[TASK TO CARRY OUT]
Copy every line of the records below that holds the word "size".

[RECORD EXCERPTS]
=== Section Start ===
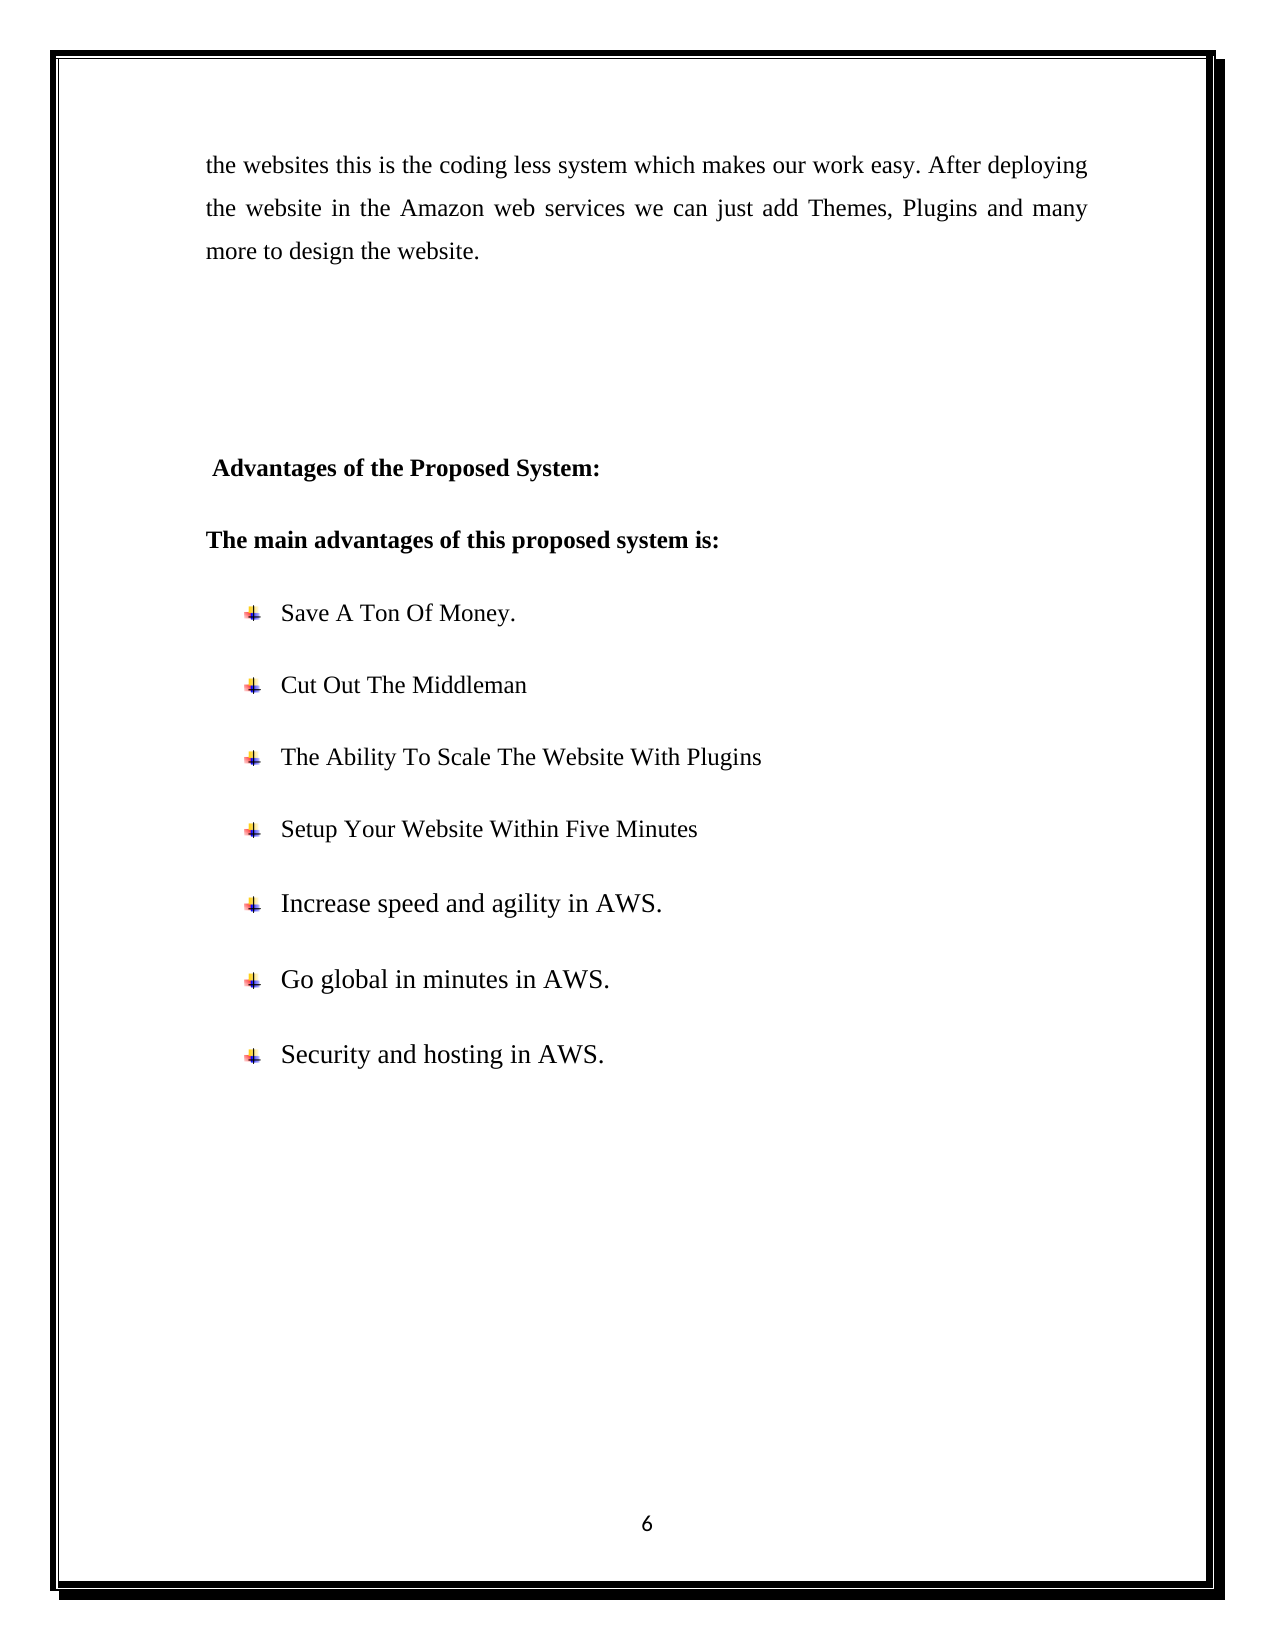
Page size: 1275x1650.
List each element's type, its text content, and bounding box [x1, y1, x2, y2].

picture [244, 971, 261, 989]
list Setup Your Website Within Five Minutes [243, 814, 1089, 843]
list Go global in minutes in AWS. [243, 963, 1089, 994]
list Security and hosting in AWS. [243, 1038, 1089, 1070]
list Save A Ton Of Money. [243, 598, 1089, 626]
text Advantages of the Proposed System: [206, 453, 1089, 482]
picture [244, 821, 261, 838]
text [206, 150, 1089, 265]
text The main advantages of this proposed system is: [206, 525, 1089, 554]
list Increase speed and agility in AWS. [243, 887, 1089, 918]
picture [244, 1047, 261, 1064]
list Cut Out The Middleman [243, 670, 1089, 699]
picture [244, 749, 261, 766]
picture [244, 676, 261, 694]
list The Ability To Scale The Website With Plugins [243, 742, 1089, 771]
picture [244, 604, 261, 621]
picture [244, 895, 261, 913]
=== Section End ===
=== Section Start ===
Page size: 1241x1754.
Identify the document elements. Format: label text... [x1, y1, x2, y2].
=== Section End ===
[EXERCISE SOLUTION]
Page size: 1275x1650.
Page size: 1241x1754.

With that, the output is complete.